QUOTED PASSAGE:
== == ==
Using the following code, I have successfully plotted the B-spline basis functions in two dimensions, given the specific knot sequence and the respective x and y intervals.

knots = {0, 0, 0, 0, 0.2, 1, 1, 1, 1}
Plot3D[Evaluate[Table[BSplineBasis[{4, knots}, i, x], {i, 0, 3}]] Evaluate[
Table[BSplineBasis[{4, knots}, i, y], {i, 0, 3}]], {x, 0, 1}, {y, 0, 1}]

The corresponding plot looks like this:

enter image description here

Now I am trying to do the same for the second derivatives of the B-splines, using the following code:

knots = {0, 0, 0, 0, 0.2, 1, 1, 1, 1}
Plot3D[Evaluate[Table[D[BSplineBasis[{4, knots}, i, x], {x, 2}], {i, 0, 3}]] 
Evaluate[Table[D[BSplineBasis[{4, knots}, i, y], {y, 2}], {i, 0, 3}]],
{x, 0, 1}, {y, 0, 1}]

However, it does not work and produces an empty graph and lots of red error messages. I have tried several combinations of the D, Table and Evaluate operators, but nothing seems to work. What am I doing wrong?
== == ==
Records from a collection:
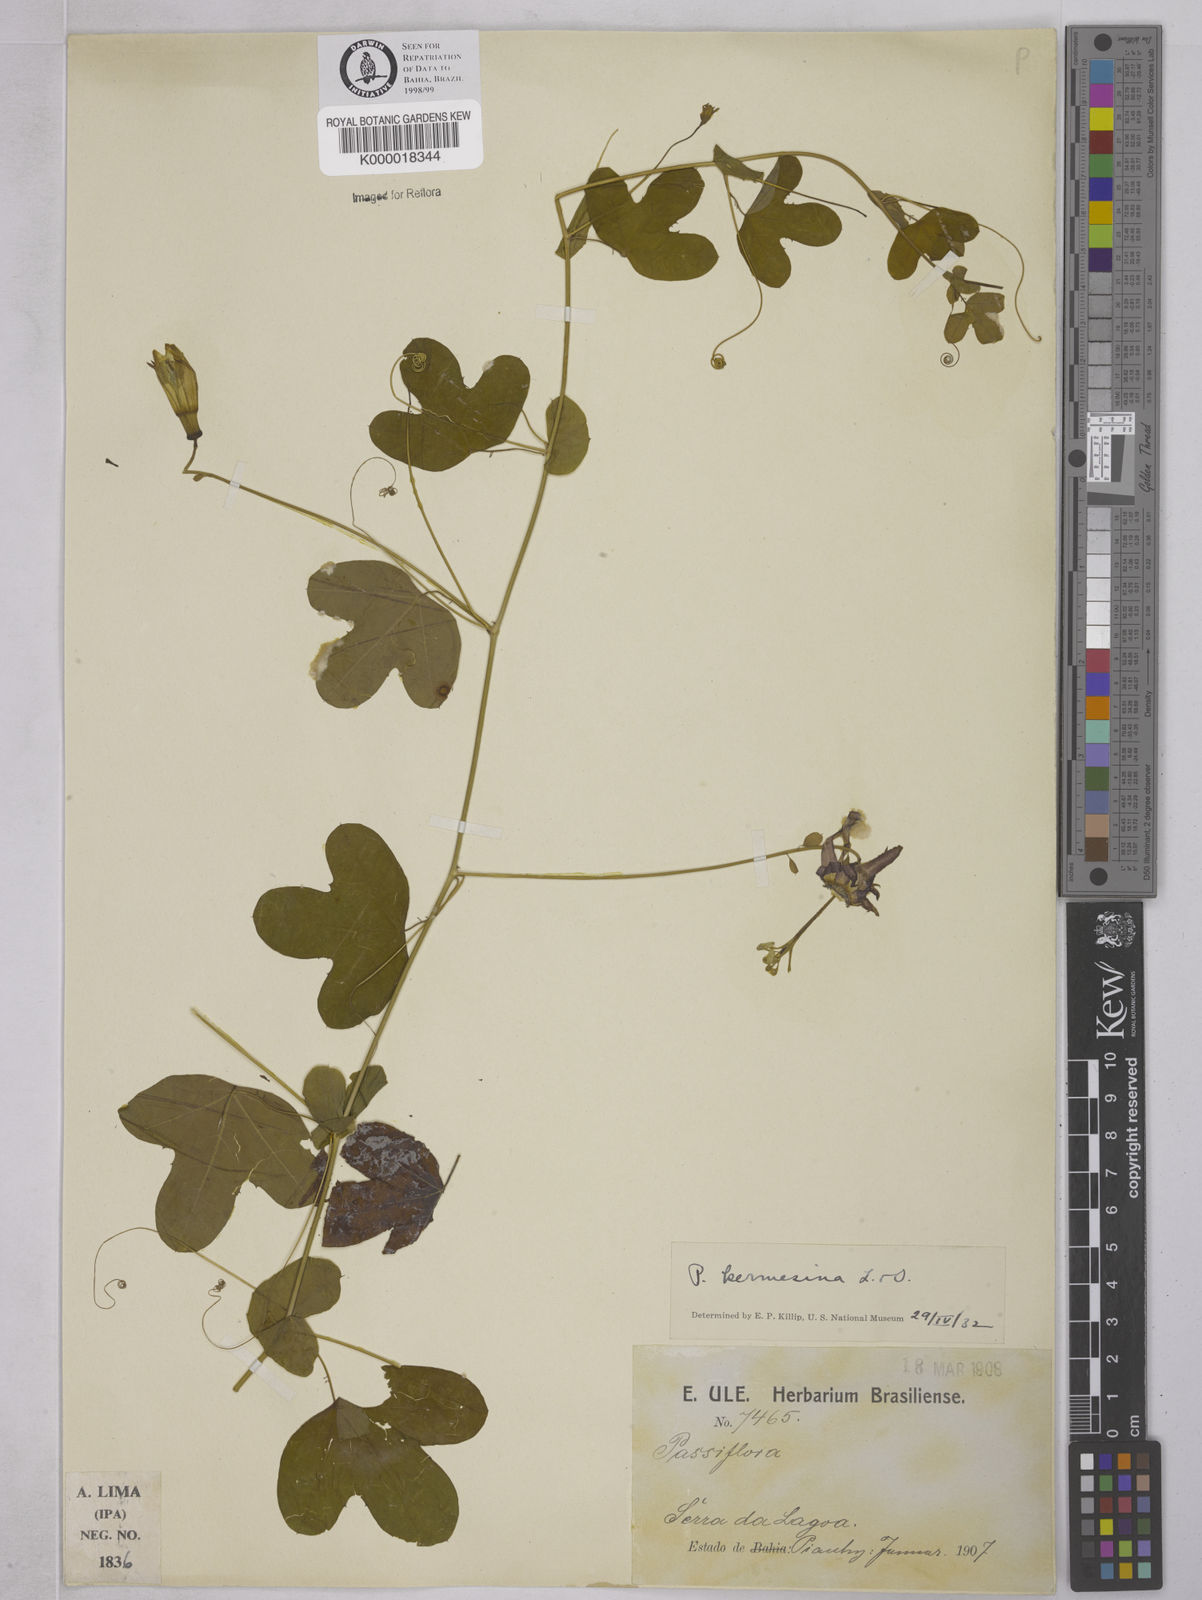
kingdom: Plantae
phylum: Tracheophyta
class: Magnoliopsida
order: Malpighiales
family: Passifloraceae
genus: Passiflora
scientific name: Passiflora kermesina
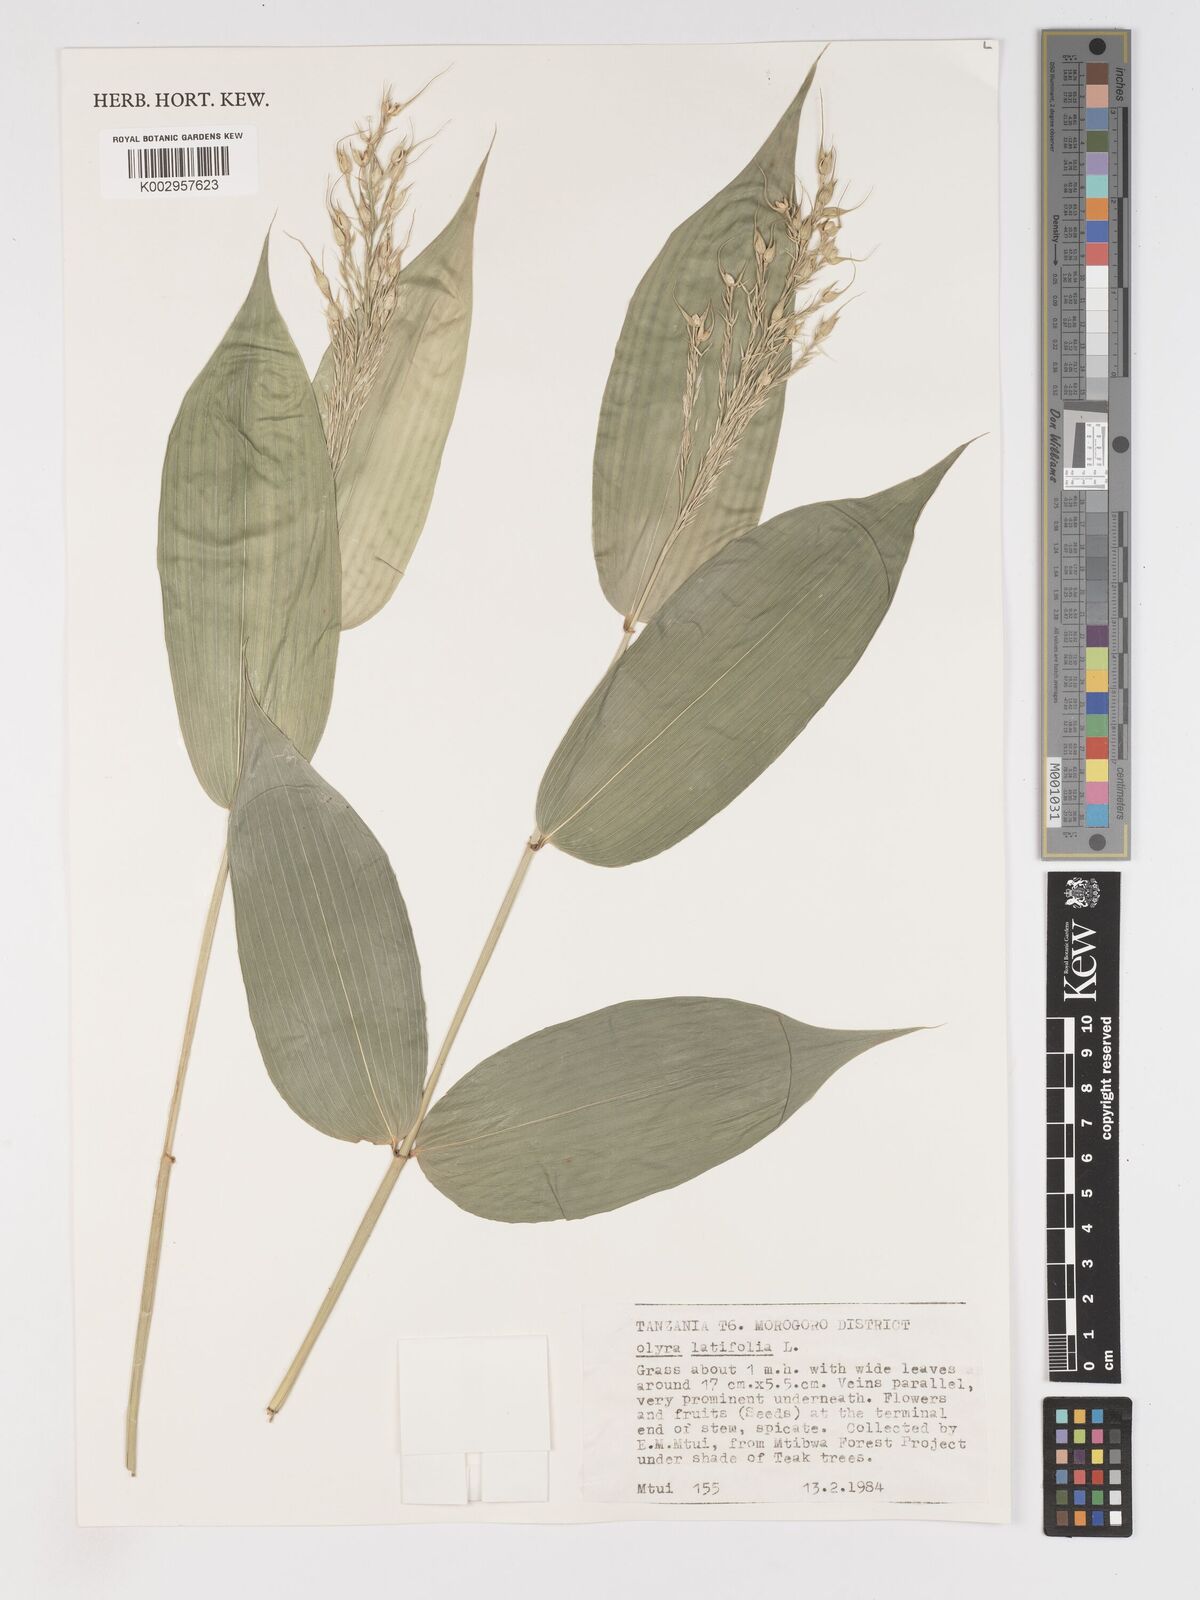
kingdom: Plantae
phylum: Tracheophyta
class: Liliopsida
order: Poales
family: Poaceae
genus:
== == ==
WRITTEN TASK: Can you output the whole forum post on plotting B-spline basis functions again, word for word?

FINISHED ANSWER:
Using the following code, I have successfully plotted the B-spline basis functions in two dimensions, given the specific knot sequence and the respective x and y intervals.

knots = {0, 0, 0, 0, 0.2, 1, 1, 1, 1}
Plot3D[Evaluate[Table[BSplineBasis[{4, knots}, i, x], {i, 0, 3}]] Evaluate[
Table[BSplineBasis[{4, knots}, i, y], {i, 0, 3}]], {x, 0, 1}, {y, 0, 1}]

The corresponding plot looks like this:

enter image description here

Now I am trying to do the same for the second derivatives of the B-splines, using the following code:

knots = {0, 0, 0, 0, 0.2, 1, 1, 1, 1}
Plot3D[Evaluate[Table[D[BSplineBasis[{4, knots}, i, x], {x, 2}], {i, 0, 3}]] 
Evaluate[Table[D[BSplineBasis[{4, knots}, i, y], {y, 2}], {i, 0, 3}]],
{x, 0, 1}, {y, 0, 1}]

However, it does not work and produces an empty graph and lots of red error messages. I have tried several combinations of the D, Table and Evaluate operators, but nothing seems to work. What am I doing wrong?